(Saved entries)
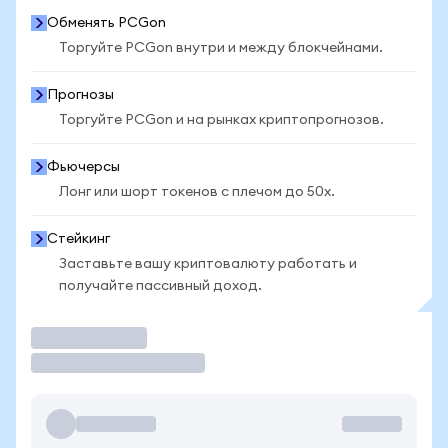
Обменять PCGon
Торгуйте PCGon внутри и между блокчейнами.
Прогнозы
Торгуйте PCGon и на рынках криптопрогнозов.
Фьючерсы
Лонг или шорт токенов с плечом до 50x.
Стейкинг
Заставьте вашу криптовалюту работать и
получайте пассивный доход.
Торговать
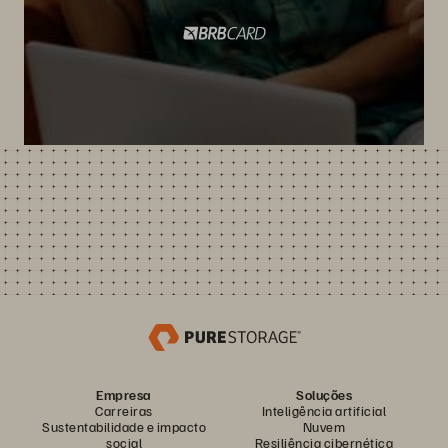
Empresa
Soluções
Carreiras
Inteligência artificial
Sustentabilidade e impacto
Nuvem
social
Resiliência cibernética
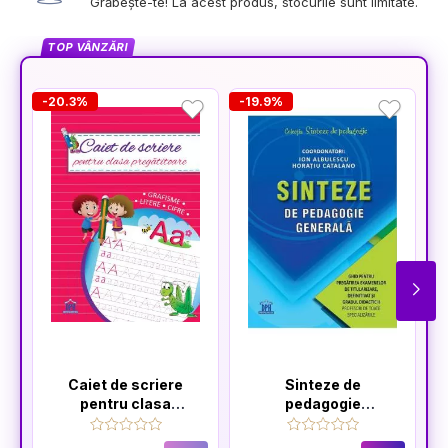
Grăbește-te! La acest produs, stocurile sunt limitate.
TOP VÂNZĂRI
-20.3%
-19.9%
Caiet de scriere
Sinteze de
pentru clasa
pedagogie
pregatitoare
generală: Ghid
pentru pregătirea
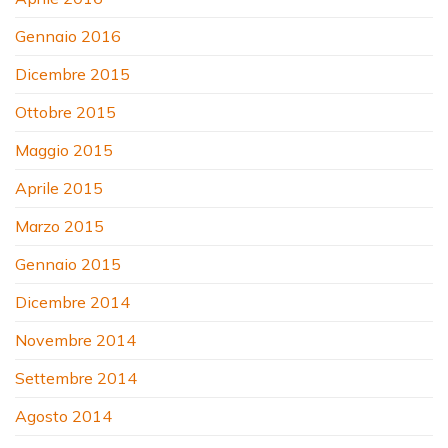
Gennaio 2016
Dicembre 2015
Ottobre 2015
Maggio 2015
Aprile 2015
Marzo 2015
Gennaio 2015
Dicembre 2014
Novembre 2014
Settembre 2014
Agosto 2014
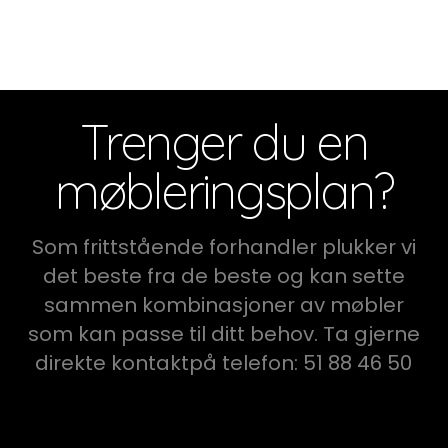
Trenger du en
møbleringsplan?
Som frittstående forhandler plukker vi
det beste fra de beste og kan sette
sammen kombinasjoner av møbler
som kan passe til ditt behov. Ta gjerne
direkte kontaktpå telefon: 51 88 46 50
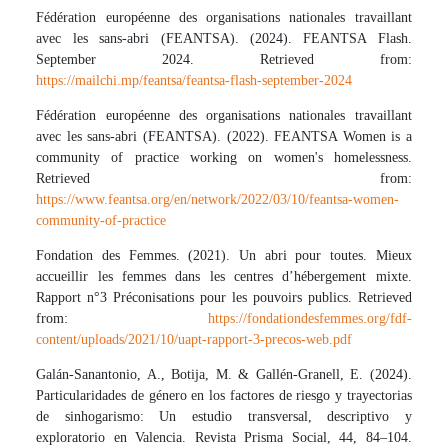
Fédération européenne des organisations nationales travaillant
avec les sans-abri (FEANTSA). (2024). FEANTSA Flash.
September 2024. Retrieved from:
https://mailchi.mp/feantsa/feantsa-flash-september-2024
Fédération européenne des organisations nationales travaillant
avec les sans-abri (FEANTSA). (2022). FEANTSA Women is a
community of practice working on women's homelessness.
Retrieved from:
https://www.feantsa.org/en/network/2022/03/10/feantsa-women-
community-of-practice
Fondation des Femmes. (2021). Un abri pour toutes. Mieux
accueillir les femmes dans les centres d’hébergement mixte.
Rapport n°3 Préconisations pour les pouvoirs publics. Retrieved
from:
https://fondationdesfemmes.org/fdf-
content/uploads/2021/10/uapt-rapport-3-precos-web.pdf
Galán-Sanantonio, A., Botija, M. & Gallén-Granell, E. (2024).
Particularidades de género en los factores de riesgo y trayectorias
de sinhogarismo: Un estudio transversal, descriptivo y
exploratorio en Valencia. Revista Prisma Social, 44, 84–104.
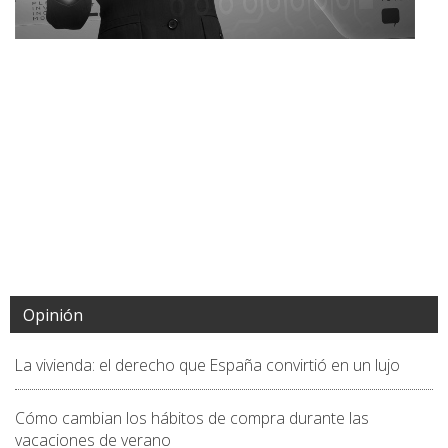
Opinión
La vivienda: el derecho que España convirtió en un lujo
Cómo cambian los hábitos de compra durante las
vacaciones de verano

◆ TASK ◆
From the entries, copy every line in which the word "abri" occurs.

◆ RESPONSE AREA ◆
avec les sans-abri (FEANTSA). (2024). FEANTSA Flash.
avec les sans-abri (FEANTSA). (2022). FEANTSA Women is a
Fondation des Femmes. (2021). Un abri pour toutes. Mieux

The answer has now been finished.